* [Instructions]
a) Summarize the post on Poe in two sentences.
b) Pick up the post on Poe from its last sentence and keep writing.

* [Selected extract]
Wednesday, October 7, 2009

Edgar A. Poe (1809-1849) A Marxist View


Poe was born 200 years ago, and died 160 years ago this week. He is an "acquired taste", and is usually acquired by teenage boys who grow up to become critical theorists.
Poe's truth goes marching on. Had he been born 30 years later, he might have had the career of a Hearst, or at least a William Dean Howells. His idea of a national monthly literary magazine had only to wait for the organization of a nation-wide capitalist market after the U.S. Civil War.

For all the politics, my thoughts this week about Poe's work are about those aspects of it that have always thrilled the teenage boys: the cyphers, the social disasters, the frustrated carnalities, the grandiose rhetorical flourishes. And of course the great moral point groped-toward by the Antebellum southern intelligentsia: It is later than we think...

(Records from a data source)
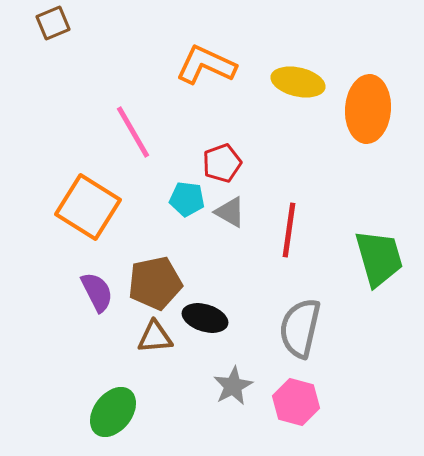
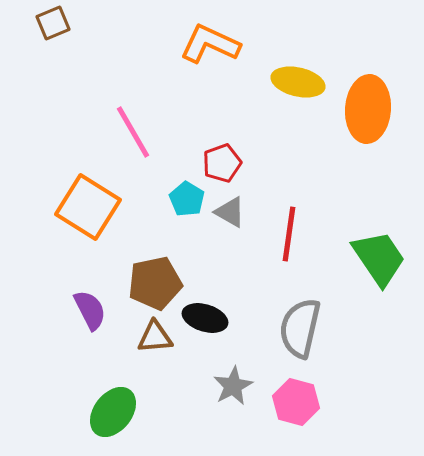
orange L-shape: moved 4 px right, 21 px up
cyan pentagon: rotated 24 degrees clockwise
red line: moved 4 px down
green trapezoid: rotated 18 degrees counterclockwise
purple semicircle: moved 7 px left, 18 px down
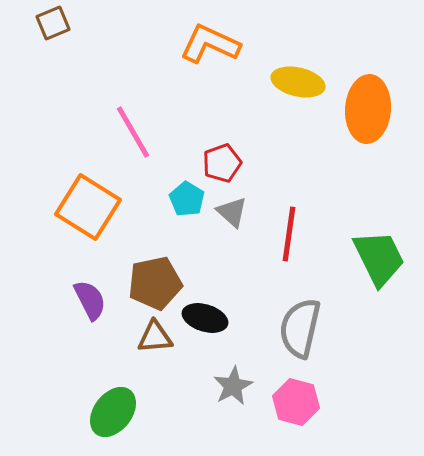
gray triangle: moved 2 px right; rotated 12 degrees clockwise
green trapezoid: rotated 8 degrees clockwise
purple semicircle: moved 10 px up
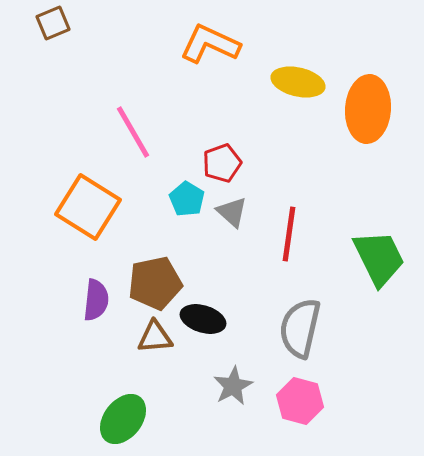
purple semicircle: moved 6 px right; rotated 33 degrees clockwise
black ellipse: moved 2 px left, 1 px down
pink hexagon: moved 4 px right, 1 px up
green ellipse: moved 10 px right, 7 px down
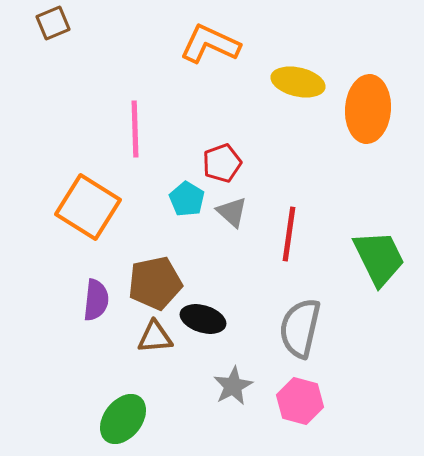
pink line: moved 2 px right, 3 px up; rotated 28 degrees clockwise
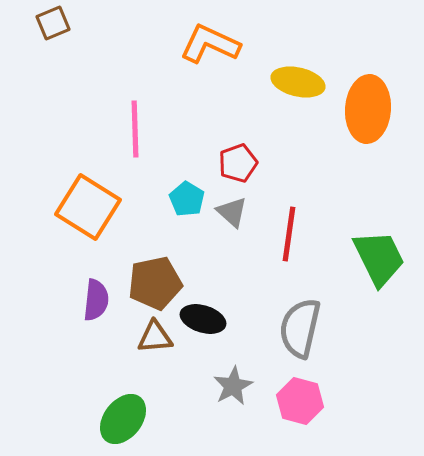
red pentagon: moved 16 px right
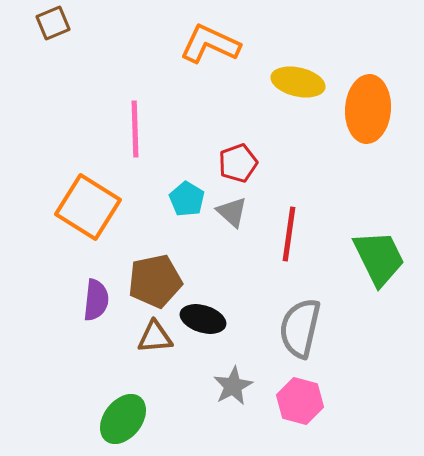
brown pentagon: moved 2 px up
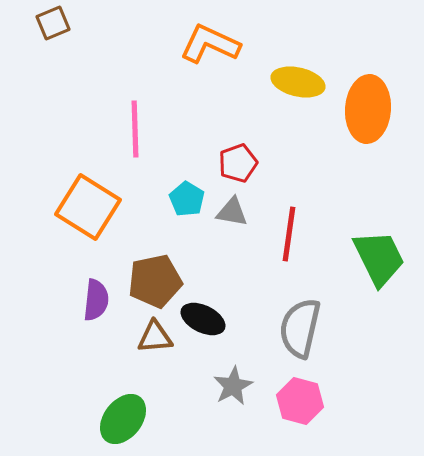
gray triangle: rotated 32 degrees counterclockwise
black ellipse: rotated 9 degrees clockwise
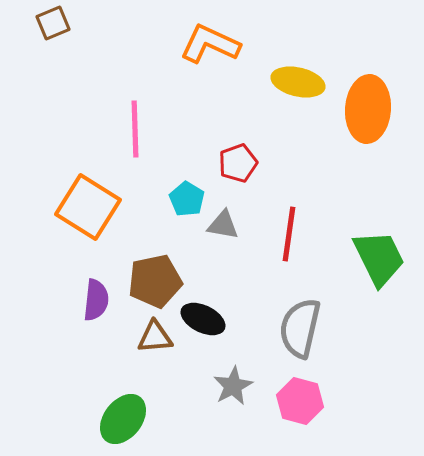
gray triangle: moved 9 px left, 13 px down
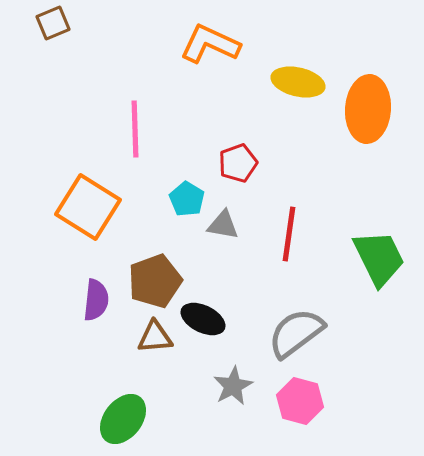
brown pentagon: rotated 8 degrees counterclockwise
gray semicircle: moved 4 px left, 5 px down; rotated 40 degrees clockwise
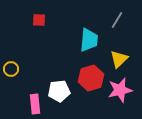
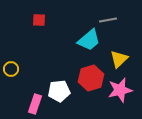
gray line: moved 9 px left; rotated 48 degrees clockwise
cyan trapezoid: rotated 45 degrees clockwise
pink rectangle: rotated 24 degrees clockwise
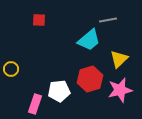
red hexagon: moved 1 px left, 1 px down
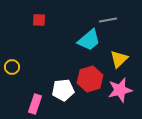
yellow circle: moved 1 px right, 2 px up
white pentagon: moved 4 px right, 1 px up
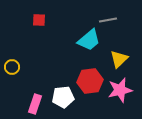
red hexagon: moved 2 px down; rotated 10 degrees clockwise
white pentagon: moved 7 px down
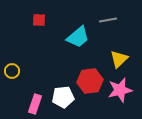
cyan trapezoid: moved 11 px left, 3 px up
yellow circle: moved 4 px down
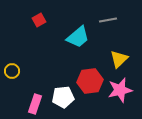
red square: rotated 32 degrees counterclockwise
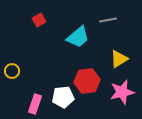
yellow triangle: rotated 12 degrees clockwise
red hexagon: moved 3 px left
pink star: moved 2 px right, 2 px down
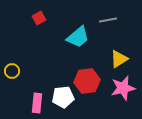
red square: moved 2 px up
pink star: moved 1 px right, 4 px up
pink rectangle: moved 2 px right, 1 px up; rotated 12 degrees counterclockwise
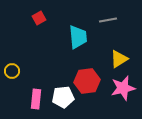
cyan trapezoid: rotated 55 degrees counterclockwise
pink rectangle: moved 1 px left, 4 px up
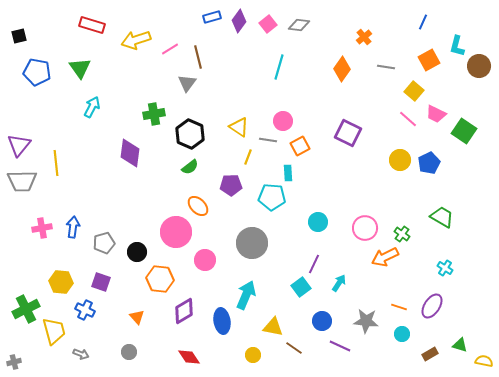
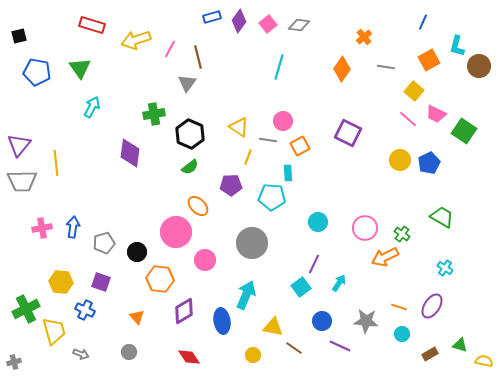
pink line at (170, 49): rotated 30 degrees counterclockwise
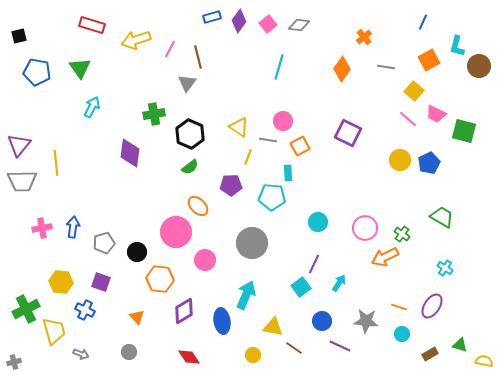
green square at (464, 131): rotated 20 degrees counterclockwise
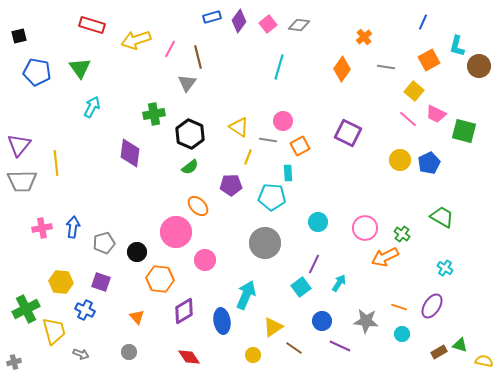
gray circle at (252, 243): moved 13 px right
yellow triangle at (273, 327): rotated 45 degrees counterclockwise
brown rectangle at (430, 354): moved 9 px right, 2 px up
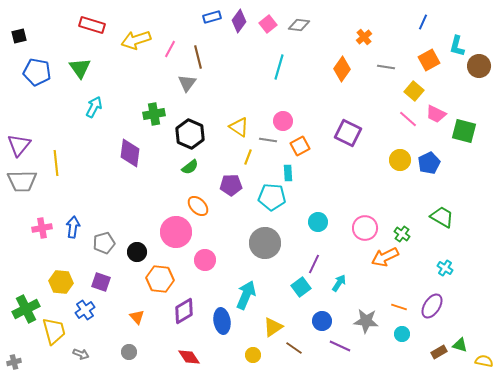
cyan arrow at (92, 107): moved 2 px right
blue cross at (85, 310): rotated 30 degrees clockwise
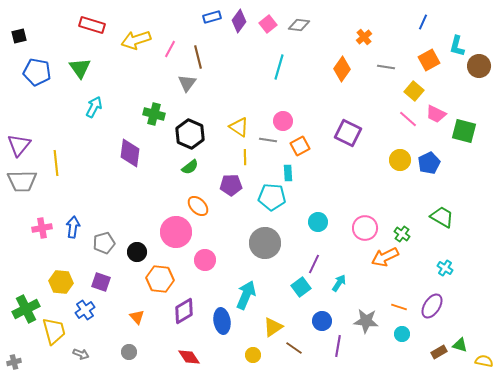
green cross at (154, 114): rotated 25 degrees clockwise
yellow line at (248, 157): moved 3 px left; rotated 21 degrees counterclockwise
purple line at (340, 346): moved 2 px left; rotated 75 degrees clockwise
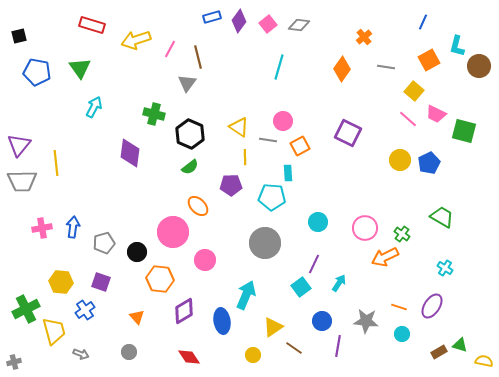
pink circle at (176, 232): moved 3 px left
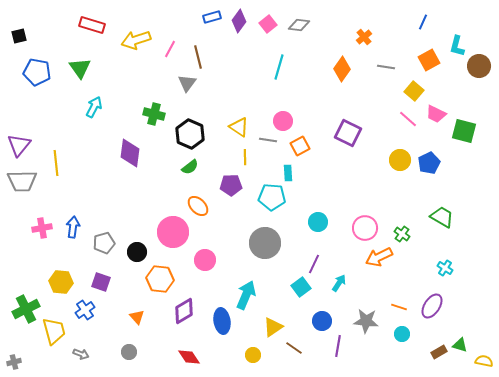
orange arrow at (385, 257): moved 6 px left
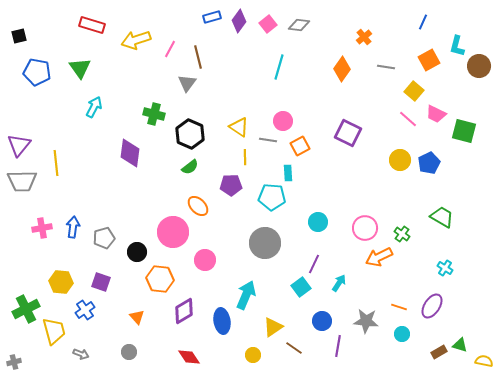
gray pentagon at (104, 243): moved 5 px up
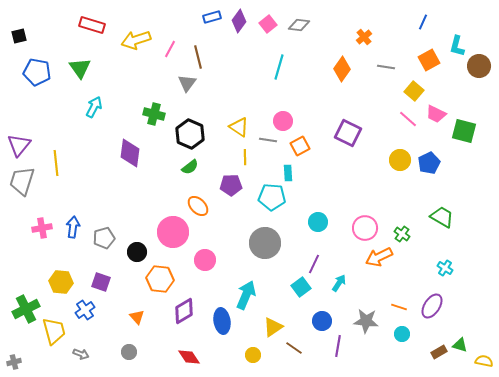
gray trapezoid at (22, 181): rotated 108 degrees clockwise
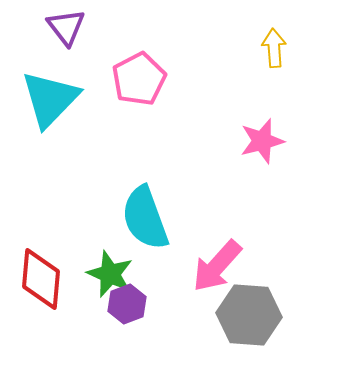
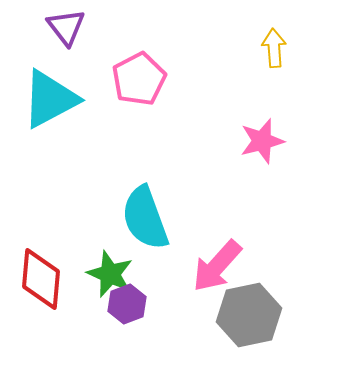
cyan triangle: rotated 18 degrees clockwise
gray hexagon: rotated 16 degrees counterclockwise
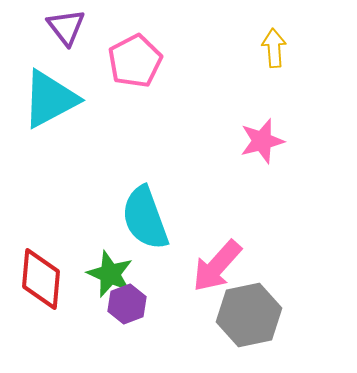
pink pentagon: moved 4 px left, 18 px up
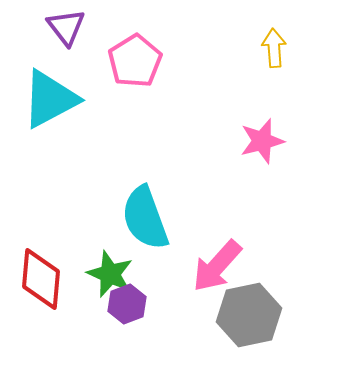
pink pentagon: rotated 4 degrees counterclockwise
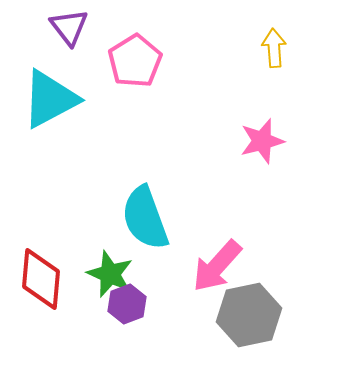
purple triangle: moved 3 px right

* [The replies]
a) Marking 200 years since Poe's birth and 160 since his death, the post calls him an acquired taste, usually acquired by teenage boys who grow up to be critical theorists, and argues that his idea of a national monthly literary magazine only had to wait for a nation-wide capitalist market after the Civil War. Setting politics aside, the writer turns to the parts of Poe's work that have always thrilled such boys: the cyphers, social disasters, frustrated carnalities, grandiose rhetoric, and the Antebellum southern intelligentsia's moral point that it is later than we think.

b)
Edgar Allan Poe and the Masses: The Political Economy of Literature in Antebellum America. By Terence Whalen. Princeton, N.J.: Princeton University Press, c. 1999. Pp. xii, 328. $55.00

reviewed by SCOTT S. DERRICK
Rice University

excerpts:

Terence Whalen's impressive Edgar Allan Poe and the Masses is an important and carefully researched book on Poe, and it should appeal to a broad range of academic readers. Whalen is a remarkably well versed Poe scholar in terms of both primary and secondary texts. His elegantly and lucidly written book contains a broad array of historical discussions, all of which come to have consequences for U.S. literary production in general and for Poe's writing in particular. This book is sure to crucially influence the future shape of Poe studies. It offers important commentaries on such topics as Poe's relations to antebellum racism, northern literary hegemony, cryptology ....

Whalen works to demonstrate the determining power of relations of production ....
....For Whalen, in some ways a refreshingly old-fashioned Marxist critic, such relations mark most of social life. As a consequence, his book profitably focuses attention on such diverse topics as U.S. currency debates, on the role of information in the antebellum U.S. economy, and on the crucial need to develop more contextually responsive understandings of both northern and southern racism. The scope of these discussions will make the book valuable for readers not actively engaged in Poe scholarship. Though the book does delve into quite specific debates in Poe criticism, Poe becomes, in some sense, the text's representative subject as much as its final focus.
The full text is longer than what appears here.